Favorecido por uma lei de Dutra, em 1950, que beneficiava os que se formavam na época em contabilidade, fez um cursinho e prestou vestibular para Faculdade de Direito em Niterói. Entre 1.753 candidatos, conseguiu ingressar com uma boa média. A partir de 1957 abandonou todos os empregos, dedicando-se exclusivamente à advocacia. Seu primeiro companheiro de banca foi o advogado Luciano Barbosa.


E agora o político

Sua carreira política começou depois da guerra, com a derrocada de Getúlio, quando se formavam os partidos políticos. Esmeraldo ingressou no Partido Social Sindicalista, com 18 anos, levado por Álvaro Parente. Na mesma época, Ademar de Barros fundou o Partido Republicano Progressista. Não demorou muito para as cúpulas dessas duas agremiações resolverem fundir-se num só partido. Assim surgiu o PSP. Mas Ademar resolveu ser o "dono", sozinho, do novo partido. Esmeraldo, quando viu que social progressista só tinha ademarismo, retirou-se.

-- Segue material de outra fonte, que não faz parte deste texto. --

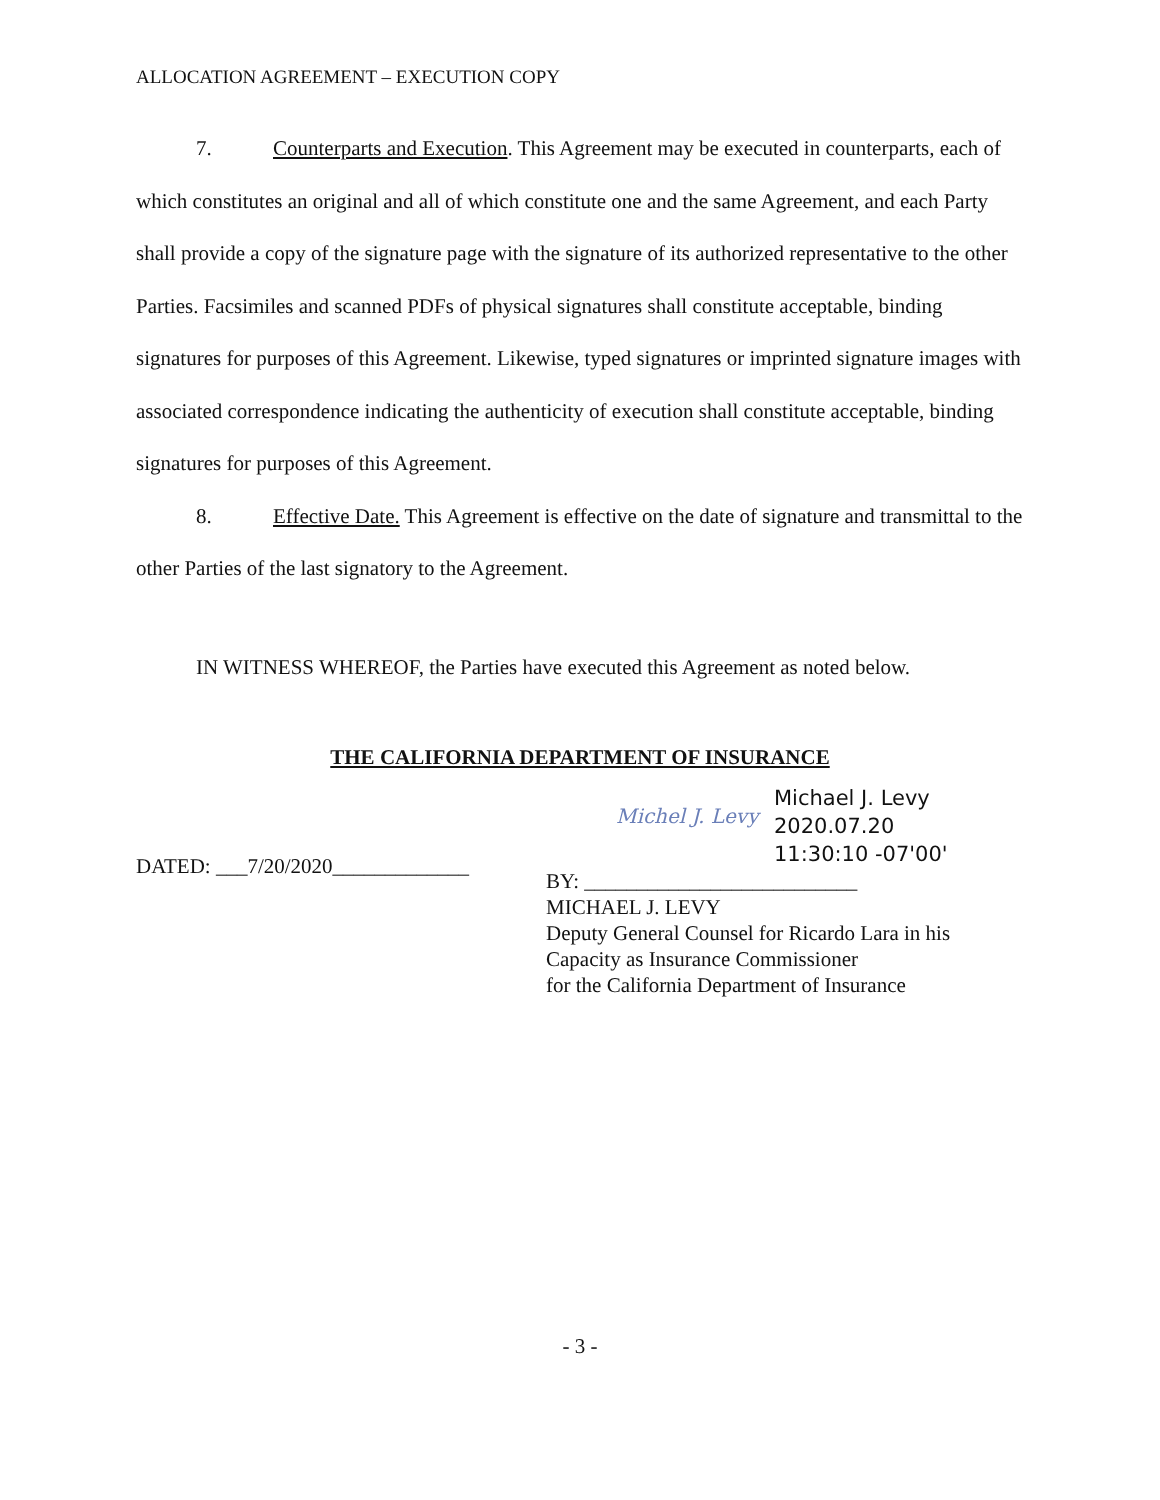ALLOCATION AGREEMENT – EXECUTION COPY
7. Counterparts and Execution. This Agreement may be executed in counterparts, each of which constitutes an original and all of which constitute one and the same Agreement, and each Party shall provide a copy of the signature page with the signature of its authorized representative to the other Parties. Facsimiles and scanned PDFs of physical signatures shall constitute acceptable, binding signatures for purposes of this Agreement. Likewise, typed signatures or imprinted signature images with associated correspondence indicating the authenticity of execution shall constitute acceptable, binding signatures for purposes of this Agreement.
8. Effective Date. This Agreement is effective on the date of signature and transmittal to the other Parties of the last signatory to the Agreement.
IN WITNESS WHEREOF, the Parties have executed this Agreement as noted below.
THE CALIFORNIA DEPARTMENT OF INSURANCE
DATED: ___7/20/2020_____________
Michel J. Levy
Michael J. Levy
2020.07.20
11:30:10 -07'00'
BY: __________________________
MICHAEL J. LEVY
Deputy General Counsel for Ricardo Lara in his
Capacity as Insurance Commissioner
for the California Department of Insurance
- 3 -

Em 54 ingressou no PSB, fazendo a campanha de Jânio Quadros para o governo de São Paulo. Quando Getúlio se suicidou, Esmeraldo ficou impressionado com o relato de Carlos Lacerda sobre o chamado "mar de lama", porém se assustou ainda mais com a "república do Galeão" que fez o IPM reservado da Aeronáutica. Esmeraldo analisou bem a carta deixada por Getúlio e resolveu ingressar "na prática do nacionalismo acima dos partidos".

Em 59, candidatou-se a vereador pelo PSB, sendo eleito com 689 votos, tomando posse em janeiro de 60. Na disputa de Jânio com Lott, Esmeraldo Tarquínio, contrariando a cúpula do PSB, apoiou o primeiro. Por isso, deixou o partido e fundou com amigos a Ação Socialista, sob a presidência do prof. Alípio Correia Neto. Durante o tempo em que José Gomes foi o prefeito, Esmeraldo foi seu líder na Câmara, somente saindo dali para ocupar uma cadeira na Assembléia Legislativa, eleito que fora em 62, com 7.192 votos.

Já no MTR, nessa altura, disputou a Prefeitura de Santos contra Sílvio Fernandes Lopes e, embora derrotado, obteve a espantosa soma de 35 mil votos, aproximadamente. Um ano depois, foi reeleito para a Assembléia com expressiva votação de 32.520.